> [WORK REQUIRED]: Copy word for word the lines of the records below, beginning at the one with "optical axis (metres)." and finishing at the one with "828 22 41.97", ends included, but none of the pictures.

Start of Block

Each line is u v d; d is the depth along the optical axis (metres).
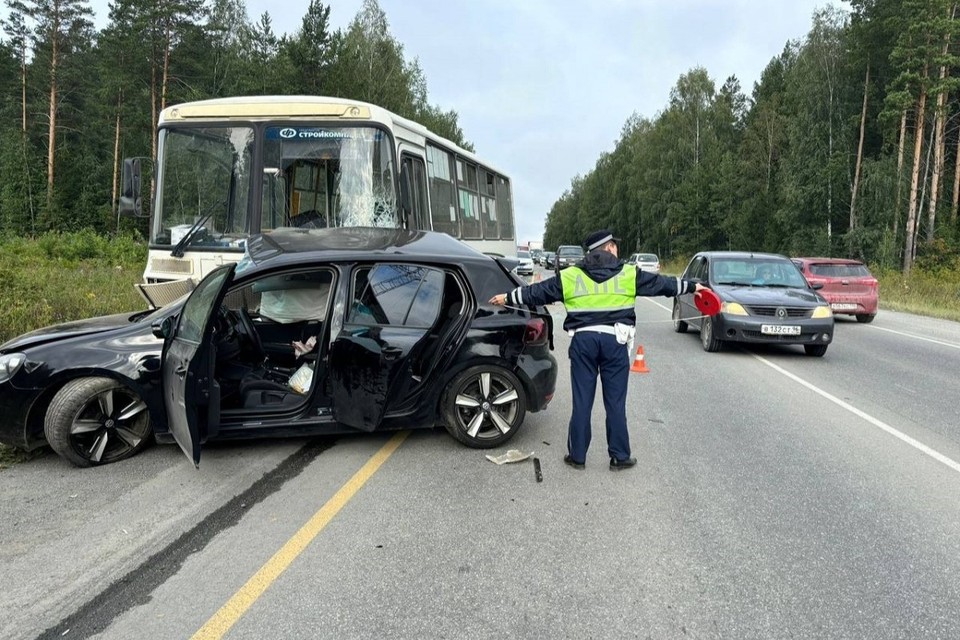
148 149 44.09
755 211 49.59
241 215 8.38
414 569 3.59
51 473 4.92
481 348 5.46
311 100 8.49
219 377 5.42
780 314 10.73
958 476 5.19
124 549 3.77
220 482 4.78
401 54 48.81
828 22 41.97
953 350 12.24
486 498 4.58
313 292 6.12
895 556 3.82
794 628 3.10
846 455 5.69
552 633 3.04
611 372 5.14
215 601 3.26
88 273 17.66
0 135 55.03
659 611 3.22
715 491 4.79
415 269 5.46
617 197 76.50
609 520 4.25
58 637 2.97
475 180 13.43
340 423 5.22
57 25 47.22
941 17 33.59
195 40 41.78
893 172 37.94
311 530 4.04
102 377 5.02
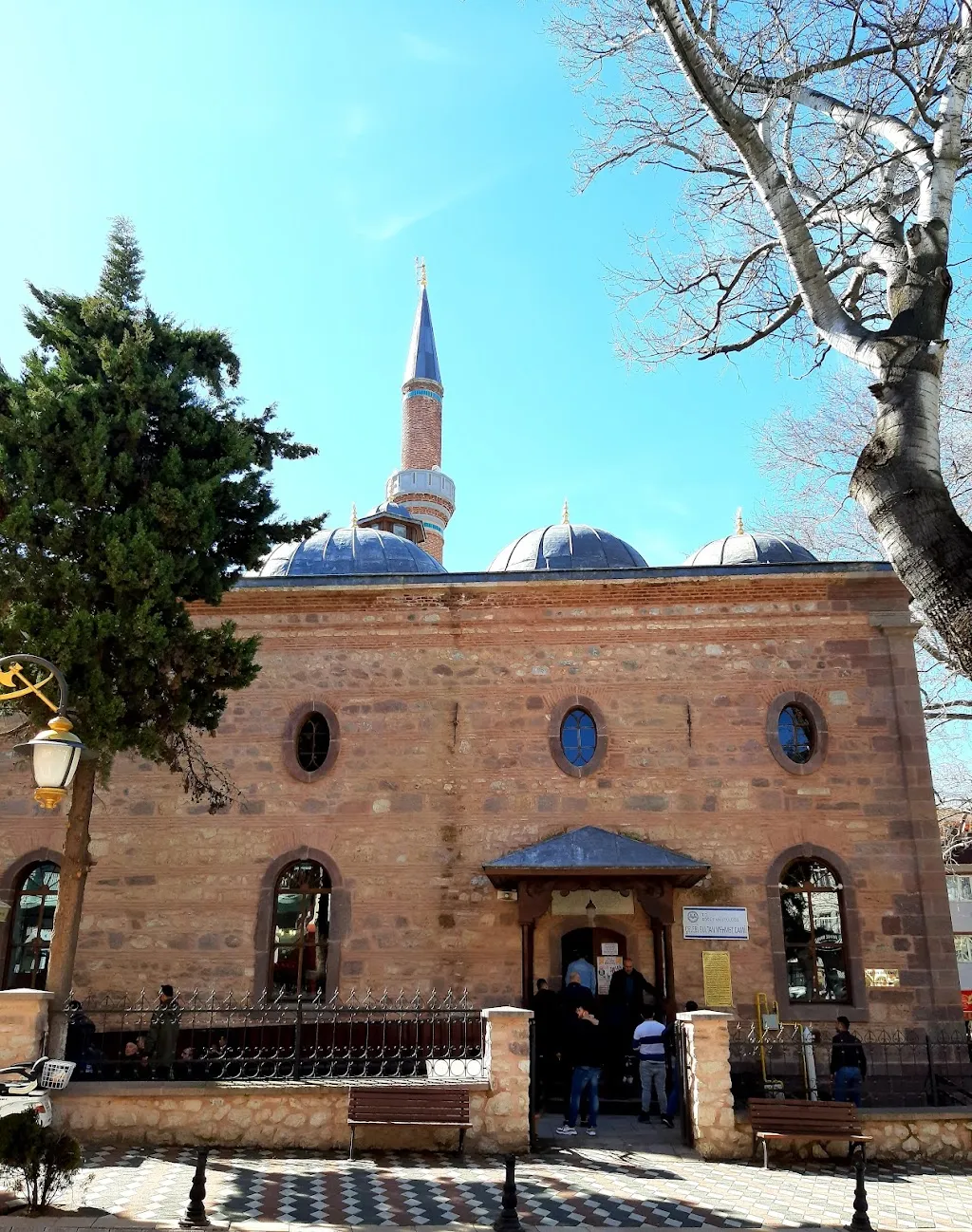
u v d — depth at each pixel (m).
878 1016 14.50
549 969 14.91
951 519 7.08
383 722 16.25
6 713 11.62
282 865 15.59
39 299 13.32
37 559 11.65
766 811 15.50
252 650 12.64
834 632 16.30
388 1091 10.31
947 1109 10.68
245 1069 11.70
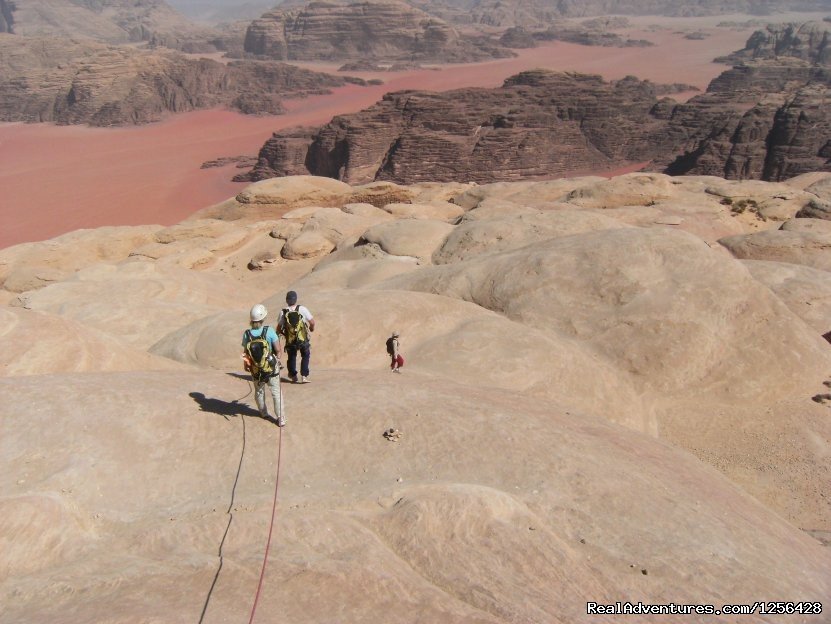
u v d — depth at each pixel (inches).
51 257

End of Block
Start of Block

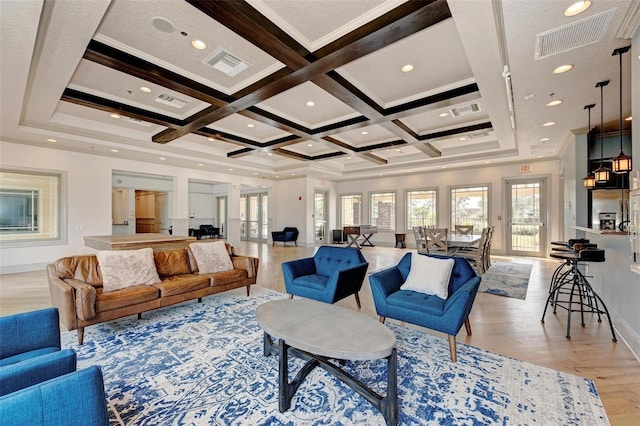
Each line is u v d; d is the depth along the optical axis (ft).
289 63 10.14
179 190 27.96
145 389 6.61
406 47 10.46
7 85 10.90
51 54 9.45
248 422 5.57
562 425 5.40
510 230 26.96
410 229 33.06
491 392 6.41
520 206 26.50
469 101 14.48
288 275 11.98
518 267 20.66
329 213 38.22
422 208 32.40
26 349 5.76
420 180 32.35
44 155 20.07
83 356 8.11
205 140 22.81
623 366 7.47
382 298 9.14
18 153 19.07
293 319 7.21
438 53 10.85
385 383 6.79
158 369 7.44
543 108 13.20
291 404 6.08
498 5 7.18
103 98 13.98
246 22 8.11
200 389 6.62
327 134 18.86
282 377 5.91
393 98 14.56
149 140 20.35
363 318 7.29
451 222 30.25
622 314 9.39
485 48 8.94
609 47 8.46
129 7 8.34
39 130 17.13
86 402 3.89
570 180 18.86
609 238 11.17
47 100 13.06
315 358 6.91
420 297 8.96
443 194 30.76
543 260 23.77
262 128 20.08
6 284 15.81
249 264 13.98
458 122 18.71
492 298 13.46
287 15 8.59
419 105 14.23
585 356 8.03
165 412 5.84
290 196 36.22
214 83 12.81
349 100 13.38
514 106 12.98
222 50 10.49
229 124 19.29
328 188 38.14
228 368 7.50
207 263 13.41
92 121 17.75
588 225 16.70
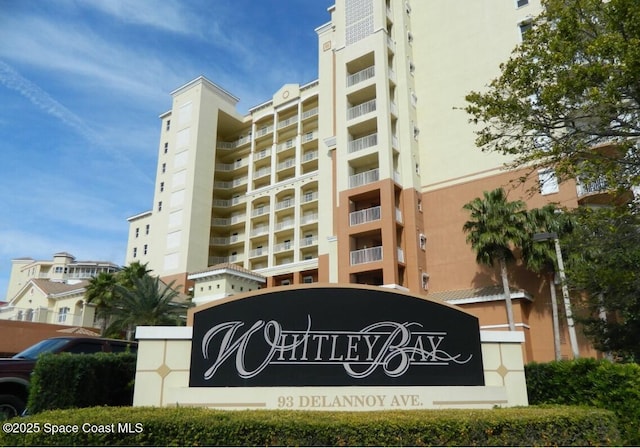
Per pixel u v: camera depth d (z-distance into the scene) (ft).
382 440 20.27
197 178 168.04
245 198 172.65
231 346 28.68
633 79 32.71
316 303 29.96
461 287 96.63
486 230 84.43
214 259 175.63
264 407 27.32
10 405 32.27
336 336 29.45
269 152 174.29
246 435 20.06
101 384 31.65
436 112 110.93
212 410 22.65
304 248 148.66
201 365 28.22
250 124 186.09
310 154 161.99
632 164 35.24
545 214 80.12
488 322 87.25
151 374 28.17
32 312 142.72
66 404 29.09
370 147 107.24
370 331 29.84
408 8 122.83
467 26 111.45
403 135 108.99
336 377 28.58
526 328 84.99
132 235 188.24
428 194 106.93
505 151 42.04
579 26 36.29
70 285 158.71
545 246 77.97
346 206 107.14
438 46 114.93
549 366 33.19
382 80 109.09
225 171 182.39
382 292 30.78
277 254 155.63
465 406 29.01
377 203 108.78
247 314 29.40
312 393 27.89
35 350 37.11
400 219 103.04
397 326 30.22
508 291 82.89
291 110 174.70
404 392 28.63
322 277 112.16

End of Block

> [RESPONSE TO THIS TASK]:
Each line is u v d; d is the depth along the optical axis (metres).
148 149 44.09
755 211 49.59
241 215 8.38
414 569 3.59
51 473 4.92
481 348 5.46
311 100 8.49
219 377 5.42
780 314 10.73
958 476 5.19
124 549 3.77
220 482 4.78
401 54 48.81
828 22 41.97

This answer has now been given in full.